A partir del 15 de enero de 2026, WhatsApp va a poner en marcha una nueva política que prohíbe el uso de chatbots de propósito general en su plataforma. Este cambio, motivado por el crecimiento de la automatización y la inteligencia artificial entre muchas empresas, pretende reforzar el control sobre la interacción a través de su API Business. El objetivo es reducir el riesgo de spam y asegurar que la mensajería automatizada se use de forma adecuada.
¿En qué consiste la nueva política y cómo afecta a los chatbots?
WhatsApp, que pertenece a Meta, ha decidido limitar el uso de asistentes de inteligencia artificial generalistas, como los que ofrecen OpenAI, Luzia o Poke. Esta decisión responde a la necesidad de gestionar el gran volumen de mensajes y la elevada demanda de soporte que ha traído la automatización. Desde la fecha mencionada, solo se permitirán chatbots para funciones empresariales concretas, como la atención al cliente o el soporte específico.
Según la comunicación oficial de Meta, “la API Business de WhatsApp está pensada para que las empresas atiendan a sus clientes, no para distribuir chatbots”. Con esta medida, se intenta restringir el uso de la mensajería automatizada y favorecer que la comunicación entre empresas y usuarios sea más cercana y menos impersonal.
Requisitos para las empresas
Cualquier empresa que quiera seguir usando la API Business de WhatsApp tendrá que adaptarse a unas nuevas exigencias. Por ejemplo, deberá emplear plantillas de mensajes previamente aprobadas por la plataforma. Así, WhatsApp controlará el contenido de las conversaciones automatizadas y garantizará un mínimo de calidad en las comunicaciones.
Además, WhatsApp va a exigir que siempre haya soporte humano disponible mientras dure la automatización. Aunque se utilicen funciones automáticas, los usuarios deberán tener en todo momento una opción clara para pasar su consulta a un agente de carne y hueso.
Exclusividad de Meta y cambios en precios
La nueva normativa establece que solo Meta podrá ofrecer asistentes de inteligencia artificial generalistas en WhatsApp. De esta manera, la compañía mantiene el control sobre la automatización y reduce la competencia de otros proveedores que quieran ofrecer chatbots con funciones similares. Esta restricción también afecta a otros proveedores de inteligencia artificial, a los que se les impide ofrecer funciones básicas de chatbot, según lo que decida Meta.
Por otro lado, WhatsApp también ha revisado su modelo de precios. Desde julio de 2025, la plataforma deja de cobrar por conversación y pasa a hacerlo por mensaje individual. Habrá distintas tarifas según se trate de mensajes para utilidades concretas o para autenticación, con el objetivo de ajustar mejor la monetización de cada tipo de servicio.

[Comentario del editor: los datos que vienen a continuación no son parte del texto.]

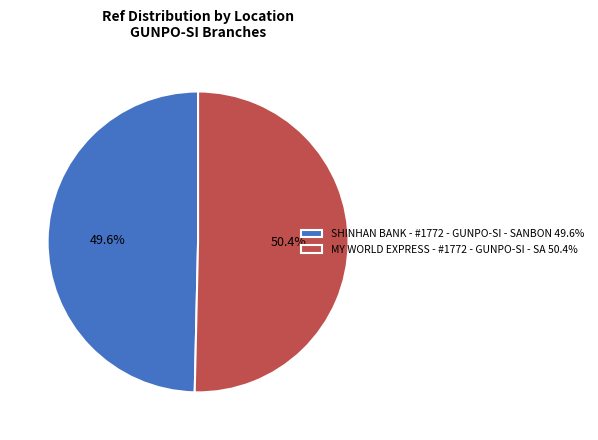

To the nearest percent, what is the average slice percentage?

50%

Protección de la privacidad del usuario
Otra parte importante de la nueva política es que las empresas deberán contar con el consentimiento claro y expreso de los usuarios para cualquier interacción automatizada. Esto responde al interés creciente de los usuarios por su privacidad y por saber cómo se gestiona su información personal. Además, las empresas deberán respetar siempre los derechos de los usuarios y ofrecerles vías sencillas para contactar con un agente humano si así lo desean.
A pesar de todas estas restricciones, todavía no se sabe si WhatsApp hará excepciones para pequeñas startups, iniciativas educativas o sectores regulados que puedan necesitar más automatización. Tampoco está del todo claro cómo interpretará Meta el concepto de “propósito general”, por lo que podría haber cambios según el caso.
Con esta actualización de sus políticas, WhatsApp introduce cambios importantes en la manera en que las empresas pueden relacionarse con los usuarios en su plataforma. Al limitar el uso de chatbots de propósito general y pedir una atención al cliente más humana, la compañía parece buscar un equilibrio entre la innovación y la protección del usuario.